However, when a big four bank allegedly underpays super contributions for staff, it’s time the Government sits up and takes notice. This isn’t some dodgy operation with grandma as its bookkeeper, this is a large financial institution, which quite frankly, the one thing it should be able to do is ensure people are paid what they are due. And yet again it’s those workers at the lower end of the pay scale who suffer. I can’t imagine chief executive Ian Narev has ever had a discrepancy in his super contributions.
Super is a confusing topic. With complex legislation that seems to constantly change, you can even forgive the small business who make genuine mistakes when paying super. But this only serves to highlight the need for everyday Australians to take control of their own superannuation – this will be the money that funds your retirement, after all.

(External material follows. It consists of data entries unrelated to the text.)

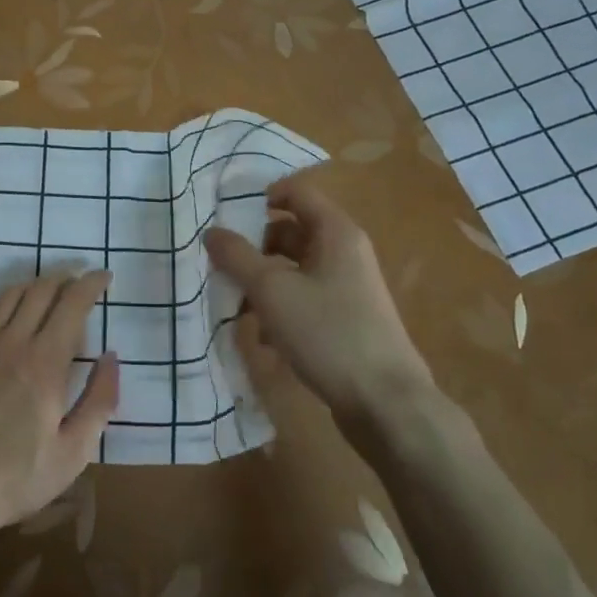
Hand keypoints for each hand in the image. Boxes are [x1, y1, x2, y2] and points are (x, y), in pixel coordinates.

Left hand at [0, 270, 119, 545]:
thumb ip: (99, 400)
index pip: (72, 303)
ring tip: (52, 289)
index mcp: (45, 362)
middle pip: (41, 290)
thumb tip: (111, 358)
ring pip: (11, 295)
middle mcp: (13, 342)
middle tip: (82, 278)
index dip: (91, 284)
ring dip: (36, 284)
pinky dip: (7, 302)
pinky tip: (13, 313)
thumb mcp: (74, 451)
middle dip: (66, 277)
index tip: (105, 276)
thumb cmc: (18, 476)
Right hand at [206, 174, 432, 419]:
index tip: (224, 216)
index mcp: (336, 233)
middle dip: (253, 247)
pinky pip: (303, 301)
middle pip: (291, 233)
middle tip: (219, 264)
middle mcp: (344, 253)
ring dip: (262, 283)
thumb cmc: (328, 332)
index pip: (296, 193)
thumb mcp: (272, 290)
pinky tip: (262, 338)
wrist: (385, 403)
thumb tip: (212, 232)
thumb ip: (237, 256)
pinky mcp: (345, 320)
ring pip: (293, 270)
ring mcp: (347, 288)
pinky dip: (280, 310)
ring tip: (234, 305)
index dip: (260, 197)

Firstly, learn how to read your annual statement from your superannuation fund. Understand what has been paid in and taken out in fees and insurance. As soon as you notice a discrepancy, report it first to your fund, then your employer and, if still unresolved, contact the ATO.

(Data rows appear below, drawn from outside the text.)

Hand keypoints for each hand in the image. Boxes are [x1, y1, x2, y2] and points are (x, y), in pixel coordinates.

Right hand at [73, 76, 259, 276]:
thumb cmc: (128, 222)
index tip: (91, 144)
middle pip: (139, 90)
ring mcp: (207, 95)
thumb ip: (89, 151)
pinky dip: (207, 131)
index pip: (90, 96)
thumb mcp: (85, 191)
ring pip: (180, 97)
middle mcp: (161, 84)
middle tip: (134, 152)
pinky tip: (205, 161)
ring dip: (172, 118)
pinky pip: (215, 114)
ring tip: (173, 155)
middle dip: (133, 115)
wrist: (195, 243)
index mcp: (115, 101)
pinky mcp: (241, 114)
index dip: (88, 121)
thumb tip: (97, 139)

If your fund offers the option to view your account online, sign up and check regularly. It’s easier to keep track of the hours you worked, and therefore the superannuation you’re due, at regular intervals than at the end of the financial year.

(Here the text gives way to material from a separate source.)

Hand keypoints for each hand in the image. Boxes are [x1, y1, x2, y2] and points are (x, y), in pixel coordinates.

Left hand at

And finally, while you’re checking your super, take a quick review of the fees you’re paying and the returns you’re receiving. If the net gain doesn’t seem enough, then find out what other funds could do with your savings.
What do you think? Have you ever been underpaid super contributions by an employer? Do you undertake regular checks on your super fund? Do you think this issue validates the need for a Royal Commission into the banking sector or is it just a system glitch?